▶ _Your task_
Lay out the lines from the start of the items through the line containing "Große Auswahl und Top-Marken", inclusive, as a JSON list of strings, one string per line, leaving out any blank lines.

Transcribed page contents:
———

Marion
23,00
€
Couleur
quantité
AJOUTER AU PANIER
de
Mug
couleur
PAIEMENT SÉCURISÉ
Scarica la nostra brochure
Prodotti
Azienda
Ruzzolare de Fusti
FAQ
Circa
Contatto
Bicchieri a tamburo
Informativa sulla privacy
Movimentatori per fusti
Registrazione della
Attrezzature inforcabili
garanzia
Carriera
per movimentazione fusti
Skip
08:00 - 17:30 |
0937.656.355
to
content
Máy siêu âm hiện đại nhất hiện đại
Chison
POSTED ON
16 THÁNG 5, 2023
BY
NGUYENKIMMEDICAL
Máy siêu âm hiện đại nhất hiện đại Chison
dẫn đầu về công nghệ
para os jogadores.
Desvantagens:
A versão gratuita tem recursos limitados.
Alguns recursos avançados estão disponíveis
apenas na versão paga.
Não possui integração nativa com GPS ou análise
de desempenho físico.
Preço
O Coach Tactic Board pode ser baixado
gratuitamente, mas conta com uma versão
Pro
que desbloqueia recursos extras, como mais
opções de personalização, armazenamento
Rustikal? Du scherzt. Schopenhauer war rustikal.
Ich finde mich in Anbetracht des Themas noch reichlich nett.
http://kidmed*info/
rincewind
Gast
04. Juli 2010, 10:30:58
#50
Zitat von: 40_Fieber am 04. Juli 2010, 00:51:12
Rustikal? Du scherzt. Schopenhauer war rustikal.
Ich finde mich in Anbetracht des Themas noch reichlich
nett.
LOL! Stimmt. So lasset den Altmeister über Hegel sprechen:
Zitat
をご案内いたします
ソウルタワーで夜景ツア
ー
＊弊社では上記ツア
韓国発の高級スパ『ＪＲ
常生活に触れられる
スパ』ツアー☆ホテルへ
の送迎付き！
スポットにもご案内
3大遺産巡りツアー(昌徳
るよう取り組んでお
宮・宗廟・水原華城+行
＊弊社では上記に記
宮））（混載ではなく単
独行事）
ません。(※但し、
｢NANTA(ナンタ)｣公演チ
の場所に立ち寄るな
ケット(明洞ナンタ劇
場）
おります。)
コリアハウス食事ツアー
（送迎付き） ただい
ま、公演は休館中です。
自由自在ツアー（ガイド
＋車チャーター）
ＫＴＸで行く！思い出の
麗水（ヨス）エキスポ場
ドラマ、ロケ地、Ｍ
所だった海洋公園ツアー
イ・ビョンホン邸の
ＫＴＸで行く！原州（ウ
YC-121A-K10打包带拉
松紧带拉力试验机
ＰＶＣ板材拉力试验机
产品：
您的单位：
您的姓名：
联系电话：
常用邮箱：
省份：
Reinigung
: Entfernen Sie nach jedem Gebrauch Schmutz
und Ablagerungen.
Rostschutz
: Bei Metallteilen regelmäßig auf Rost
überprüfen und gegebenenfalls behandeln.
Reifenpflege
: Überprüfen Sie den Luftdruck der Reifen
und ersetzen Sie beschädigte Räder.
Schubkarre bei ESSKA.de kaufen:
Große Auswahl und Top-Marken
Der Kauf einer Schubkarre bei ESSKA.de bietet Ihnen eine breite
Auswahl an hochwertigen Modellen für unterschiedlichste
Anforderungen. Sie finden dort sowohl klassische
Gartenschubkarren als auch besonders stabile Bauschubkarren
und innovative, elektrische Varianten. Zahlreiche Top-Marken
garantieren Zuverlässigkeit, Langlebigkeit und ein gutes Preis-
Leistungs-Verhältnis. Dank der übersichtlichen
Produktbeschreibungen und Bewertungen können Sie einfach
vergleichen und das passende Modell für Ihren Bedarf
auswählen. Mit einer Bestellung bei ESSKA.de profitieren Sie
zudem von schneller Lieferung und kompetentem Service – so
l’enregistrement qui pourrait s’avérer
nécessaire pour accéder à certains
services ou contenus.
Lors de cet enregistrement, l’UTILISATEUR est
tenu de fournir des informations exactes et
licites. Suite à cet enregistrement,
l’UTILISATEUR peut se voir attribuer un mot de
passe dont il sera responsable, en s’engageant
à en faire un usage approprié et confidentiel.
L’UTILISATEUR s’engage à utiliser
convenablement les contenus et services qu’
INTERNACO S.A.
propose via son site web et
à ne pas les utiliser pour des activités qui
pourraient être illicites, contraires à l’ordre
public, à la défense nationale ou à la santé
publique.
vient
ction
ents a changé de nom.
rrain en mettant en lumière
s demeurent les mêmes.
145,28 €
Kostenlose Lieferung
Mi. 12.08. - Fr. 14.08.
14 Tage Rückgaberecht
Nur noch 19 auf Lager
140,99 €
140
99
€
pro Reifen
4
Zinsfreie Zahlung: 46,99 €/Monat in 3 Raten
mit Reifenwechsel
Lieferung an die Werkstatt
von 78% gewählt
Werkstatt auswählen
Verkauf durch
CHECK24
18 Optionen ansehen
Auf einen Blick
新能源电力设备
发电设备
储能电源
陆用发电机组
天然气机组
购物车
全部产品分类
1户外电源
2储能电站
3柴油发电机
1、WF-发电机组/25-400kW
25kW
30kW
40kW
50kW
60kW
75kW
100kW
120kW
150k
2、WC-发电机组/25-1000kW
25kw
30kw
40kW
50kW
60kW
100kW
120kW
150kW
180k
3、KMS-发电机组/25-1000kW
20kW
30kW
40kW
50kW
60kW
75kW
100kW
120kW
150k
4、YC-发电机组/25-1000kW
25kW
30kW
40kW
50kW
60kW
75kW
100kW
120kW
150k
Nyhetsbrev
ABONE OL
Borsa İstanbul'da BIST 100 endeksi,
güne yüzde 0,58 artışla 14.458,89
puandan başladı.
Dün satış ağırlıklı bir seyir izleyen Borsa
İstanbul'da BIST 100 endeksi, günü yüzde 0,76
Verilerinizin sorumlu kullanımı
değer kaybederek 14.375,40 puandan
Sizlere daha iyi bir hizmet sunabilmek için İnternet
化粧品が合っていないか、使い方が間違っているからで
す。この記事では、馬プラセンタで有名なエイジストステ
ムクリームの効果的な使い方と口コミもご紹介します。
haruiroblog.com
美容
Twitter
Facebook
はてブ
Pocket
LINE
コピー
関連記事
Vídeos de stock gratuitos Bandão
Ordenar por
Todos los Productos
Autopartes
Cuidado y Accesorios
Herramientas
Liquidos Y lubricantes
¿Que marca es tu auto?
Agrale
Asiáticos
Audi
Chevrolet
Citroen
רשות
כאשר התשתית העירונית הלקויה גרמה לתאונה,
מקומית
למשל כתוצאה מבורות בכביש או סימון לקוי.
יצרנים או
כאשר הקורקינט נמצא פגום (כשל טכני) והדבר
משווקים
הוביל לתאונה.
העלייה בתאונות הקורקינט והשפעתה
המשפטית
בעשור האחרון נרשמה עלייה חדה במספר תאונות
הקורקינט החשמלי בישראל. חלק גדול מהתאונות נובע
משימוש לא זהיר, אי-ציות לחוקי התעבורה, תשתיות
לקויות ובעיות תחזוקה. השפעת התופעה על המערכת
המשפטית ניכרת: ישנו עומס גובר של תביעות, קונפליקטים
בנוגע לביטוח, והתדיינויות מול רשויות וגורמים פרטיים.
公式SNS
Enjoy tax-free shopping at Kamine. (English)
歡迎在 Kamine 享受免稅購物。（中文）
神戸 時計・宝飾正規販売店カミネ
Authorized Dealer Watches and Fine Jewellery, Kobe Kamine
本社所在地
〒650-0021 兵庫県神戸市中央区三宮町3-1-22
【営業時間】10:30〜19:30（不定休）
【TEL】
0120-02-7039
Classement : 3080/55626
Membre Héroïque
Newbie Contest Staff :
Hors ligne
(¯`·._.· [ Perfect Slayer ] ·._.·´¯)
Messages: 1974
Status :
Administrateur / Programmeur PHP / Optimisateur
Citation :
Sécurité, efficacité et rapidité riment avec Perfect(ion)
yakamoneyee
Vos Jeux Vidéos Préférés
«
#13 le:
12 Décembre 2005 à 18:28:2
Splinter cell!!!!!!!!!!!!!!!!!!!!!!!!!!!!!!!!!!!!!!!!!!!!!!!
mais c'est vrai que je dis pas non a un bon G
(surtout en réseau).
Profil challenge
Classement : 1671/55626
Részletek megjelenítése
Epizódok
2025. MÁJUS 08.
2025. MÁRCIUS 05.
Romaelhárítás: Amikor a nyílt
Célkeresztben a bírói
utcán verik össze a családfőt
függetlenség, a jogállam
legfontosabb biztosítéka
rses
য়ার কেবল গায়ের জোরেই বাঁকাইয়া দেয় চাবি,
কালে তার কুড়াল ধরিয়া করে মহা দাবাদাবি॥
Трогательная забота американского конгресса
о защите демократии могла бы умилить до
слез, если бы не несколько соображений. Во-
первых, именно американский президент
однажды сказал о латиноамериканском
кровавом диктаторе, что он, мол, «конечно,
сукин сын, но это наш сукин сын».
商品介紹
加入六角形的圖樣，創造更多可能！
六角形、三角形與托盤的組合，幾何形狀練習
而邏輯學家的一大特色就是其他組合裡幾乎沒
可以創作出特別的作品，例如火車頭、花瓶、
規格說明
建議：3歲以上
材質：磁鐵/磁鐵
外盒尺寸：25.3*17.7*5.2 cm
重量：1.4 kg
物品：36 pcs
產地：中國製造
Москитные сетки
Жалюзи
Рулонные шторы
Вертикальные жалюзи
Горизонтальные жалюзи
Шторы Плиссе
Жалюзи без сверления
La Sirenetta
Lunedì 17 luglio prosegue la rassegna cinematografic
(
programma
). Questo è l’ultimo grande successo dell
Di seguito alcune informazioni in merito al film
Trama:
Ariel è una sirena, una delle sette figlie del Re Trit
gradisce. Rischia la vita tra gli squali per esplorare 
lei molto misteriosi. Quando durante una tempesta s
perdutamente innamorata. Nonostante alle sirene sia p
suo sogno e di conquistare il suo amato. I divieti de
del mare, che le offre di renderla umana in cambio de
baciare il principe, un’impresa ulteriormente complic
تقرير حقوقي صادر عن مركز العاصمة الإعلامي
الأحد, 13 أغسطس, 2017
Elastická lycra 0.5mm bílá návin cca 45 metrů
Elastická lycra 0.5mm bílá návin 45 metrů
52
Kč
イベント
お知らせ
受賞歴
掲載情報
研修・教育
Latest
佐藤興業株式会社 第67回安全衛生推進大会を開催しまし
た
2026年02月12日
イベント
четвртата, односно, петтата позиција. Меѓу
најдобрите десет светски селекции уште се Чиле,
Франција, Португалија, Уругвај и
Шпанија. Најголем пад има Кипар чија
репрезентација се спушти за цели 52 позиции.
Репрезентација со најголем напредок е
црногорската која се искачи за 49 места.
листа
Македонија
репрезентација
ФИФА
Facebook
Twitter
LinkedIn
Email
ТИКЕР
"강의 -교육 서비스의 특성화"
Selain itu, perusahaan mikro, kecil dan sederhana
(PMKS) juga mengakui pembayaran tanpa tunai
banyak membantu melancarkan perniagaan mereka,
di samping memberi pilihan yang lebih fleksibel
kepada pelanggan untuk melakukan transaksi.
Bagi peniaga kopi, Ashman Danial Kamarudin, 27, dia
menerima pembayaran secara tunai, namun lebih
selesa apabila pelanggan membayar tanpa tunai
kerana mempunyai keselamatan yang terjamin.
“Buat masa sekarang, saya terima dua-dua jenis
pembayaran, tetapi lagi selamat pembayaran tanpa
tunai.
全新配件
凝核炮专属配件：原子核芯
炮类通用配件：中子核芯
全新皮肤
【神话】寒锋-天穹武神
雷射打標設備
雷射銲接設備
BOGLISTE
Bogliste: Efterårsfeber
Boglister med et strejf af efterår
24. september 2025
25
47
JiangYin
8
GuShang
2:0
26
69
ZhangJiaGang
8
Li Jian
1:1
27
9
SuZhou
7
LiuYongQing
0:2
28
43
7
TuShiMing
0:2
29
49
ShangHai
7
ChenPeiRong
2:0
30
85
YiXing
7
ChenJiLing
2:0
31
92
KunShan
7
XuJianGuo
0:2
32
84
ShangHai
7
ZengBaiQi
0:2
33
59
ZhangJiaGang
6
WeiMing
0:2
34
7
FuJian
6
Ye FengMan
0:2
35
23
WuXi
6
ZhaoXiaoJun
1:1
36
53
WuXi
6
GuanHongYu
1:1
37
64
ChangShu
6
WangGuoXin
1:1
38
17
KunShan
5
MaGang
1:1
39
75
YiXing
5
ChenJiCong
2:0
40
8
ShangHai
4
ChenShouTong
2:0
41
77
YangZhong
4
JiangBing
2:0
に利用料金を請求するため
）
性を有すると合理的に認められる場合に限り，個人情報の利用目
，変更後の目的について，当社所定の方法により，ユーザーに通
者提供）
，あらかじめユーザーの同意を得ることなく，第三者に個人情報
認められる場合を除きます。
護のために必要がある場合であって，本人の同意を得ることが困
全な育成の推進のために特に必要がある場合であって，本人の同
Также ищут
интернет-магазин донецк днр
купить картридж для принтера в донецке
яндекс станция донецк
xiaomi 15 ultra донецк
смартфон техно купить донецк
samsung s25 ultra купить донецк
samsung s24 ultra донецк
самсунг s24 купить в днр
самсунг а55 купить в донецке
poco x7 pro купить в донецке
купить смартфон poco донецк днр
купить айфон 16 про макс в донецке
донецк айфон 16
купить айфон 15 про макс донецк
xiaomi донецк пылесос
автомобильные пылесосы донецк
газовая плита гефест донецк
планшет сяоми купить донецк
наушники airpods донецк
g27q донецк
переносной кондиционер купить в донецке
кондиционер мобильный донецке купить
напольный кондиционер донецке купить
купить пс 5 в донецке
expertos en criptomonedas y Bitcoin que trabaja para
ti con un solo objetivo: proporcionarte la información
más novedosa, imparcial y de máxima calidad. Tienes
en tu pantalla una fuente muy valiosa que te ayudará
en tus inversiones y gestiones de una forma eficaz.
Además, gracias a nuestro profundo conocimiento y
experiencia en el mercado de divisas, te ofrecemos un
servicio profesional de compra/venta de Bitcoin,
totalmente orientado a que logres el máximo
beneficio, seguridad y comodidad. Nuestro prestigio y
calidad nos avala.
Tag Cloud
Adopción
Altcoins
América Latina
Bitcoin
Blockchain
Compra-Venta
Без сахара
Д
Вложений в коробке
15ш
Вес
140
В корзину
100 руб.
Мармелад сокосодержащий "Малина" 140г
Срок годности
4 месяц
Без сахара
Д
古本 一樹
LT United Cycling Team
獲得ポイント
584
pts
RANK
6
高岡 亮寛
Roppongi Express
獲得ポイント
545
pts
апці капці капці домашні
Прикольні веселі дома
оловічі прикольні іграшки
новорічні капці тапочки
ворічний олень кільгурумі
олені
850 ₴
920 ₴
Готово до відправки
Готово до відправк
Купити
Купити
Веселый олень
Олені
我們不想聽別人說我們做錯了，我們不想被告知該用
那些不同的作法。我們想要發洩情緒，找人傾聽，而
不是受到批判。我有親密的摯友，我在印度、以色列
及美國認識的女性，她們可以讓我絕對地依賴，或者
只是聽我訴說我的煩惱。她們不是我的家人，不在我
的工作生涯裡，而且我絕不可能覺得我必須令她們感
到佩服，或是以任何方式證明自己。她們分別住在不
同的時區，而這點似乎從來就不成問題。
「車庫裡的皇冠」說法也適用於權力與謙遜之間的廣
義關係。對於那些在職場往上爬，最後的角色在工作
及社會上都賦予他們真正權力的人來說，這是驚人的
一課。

———

▶ _Solved problem_
[
  "Marion",
  "23,00",
  "€",
  "Couleur",
  "quantité",
  "AJOUTER AU PANIER",
  "de",
  "Mug",
  "couleur",
  "PAIEMENT SÉCURISÉ",
  "Scarica la nostra brochure",
  "Prodotti",
  "Azienda",
  "Ruzzolare de Fusti",
  "FAQ",
  "Circa",
  "Contatto",
  "Bicchieri a tamburo",
  "Informativa sulla privacy",
  "Movimentatori per fusti",
  "Registrazione della",
  "Attrezzature inforcabili",
  "garanzia",
  "Carriera",
  "per movimentazione fusti",
  "Skip",
  "08:00 - 17:30 |",
  "0937.656.355",
  "to",
  "content",
  "Máy siêu âm hiện đại nhất hiện đại",
  "Chison",
  "POSTED ON",
  "16 THÁNG 5, 2023",
  "BY",
  "NGUYENKIMMEDICAL",
  "Máy siêu âm hiện đại nhất hiện đại Chison",
  "dẫn đầu về công nghệ",
  "para os jogadores.",
  "Desvantagens:",
  "A versão gratuita tem recursos limitados.",
  "Alguns recursos avançados estão disponíveis",
  "apenas na versão paga.",
  "Não possui integração nativa com GPS ou análise",
  "de desempenho físico.",
  "Preço",
  "O Coach Tactic Board pode ser baixado",
  "gratuitamente, mas conta com uma versão",
  "Pro",
  "que desbloqueia recursos extras, como mais",
  "opções de personalização, armazenamento",
  "Rustikal? Du scherzt. Schopenhauer war rustikal.",
  "Ich finde mich in Anbetracht des Themas noch reichlich nett.",
  "http://kidmed*info/",
  "rincewind",
  "Gast",
  "04. Juli 2010, 10:30:58",
  "#50",
  "Zitat von: 40_Fieber am 04. Juli 2010, 00:51:12",
  "Rustikal? Du scherzt. Schopenhauer war rustikal.",
  "Ich finde mich in Anbetracht des Themas noch reichlich",
  "nett.",
  "LOL! Stimmt. So lasset den Altmeister über Hegel sprechen:",
  "Zitat",
  "をご案内いたします",
  "ソウルタワーで夜景ツア",
  "ー",
  "＊弊社では上記ツア",
  "韓国発の高級スパ『ＪＲ",
  "常生活に触れられる",
  "スパ』ツアー☆ホテルへ",
  "の送迎付き！",
  "スポットにもご案内",
  "3大遺産巡りツアー(昌徳",
  "るよう取り組んでお",
  "宮・宗廟・水原華城+行",
  "＊弊社では上記に記",
  "宮））（混載ではなく単",
  "独行事）",
  "ません。(※但し、",
  "｢NANTA(ナンタ)｣公演チ",
  "の場所に立ち寄るな",
  "ケット(明洞ナンタ劇",
  "場）",
  "おります。)",
  "コリアハウス食事ツアー",
  "（送迎付き） ただい",
  "ま、公演は休館中です。",
  "自由自在ツアー（ガイド",
  "＋車チャーター）",
  "ＫＴＸで行く！思い出の",
  "麗水（ヨス）エキスポ場",
  "ドラマ、ロケ地、Ｍ",
  "所だった海洋公園ツアー",
  "イ・ビョンホン邸の",
  "ＫＴＸで行く！原州（ウ",
  "YC-121A-K10打包带拉",
  "松紧带拉力试验机",
  "ＰＶＣ板材拉力试验机",
  "产品：",
  "您的单位：",
  "您的姓名：",
  "联系电话：",
  "常用邮箱：",
  "省份：",
  "Reinigung",
  ": Entfernen Sie nach jedem Gebrauch Schmutz",
  "und Ablagerungen.",
  "Rostschutz",
  ": Bei Metallteilen regelmäßig auf Rost",
  "überprüfen und gegebenenfalls behandeln.",
  "Reifenpflege",
  ": Überprüfen Sie den Luftdruck der Reifen",
  "und ersetzen Sie beschädigte Räder.",
  "Schubkarre bei ESSKA.de kaufen:",
  "Große Auswahl und Top-Marken"
]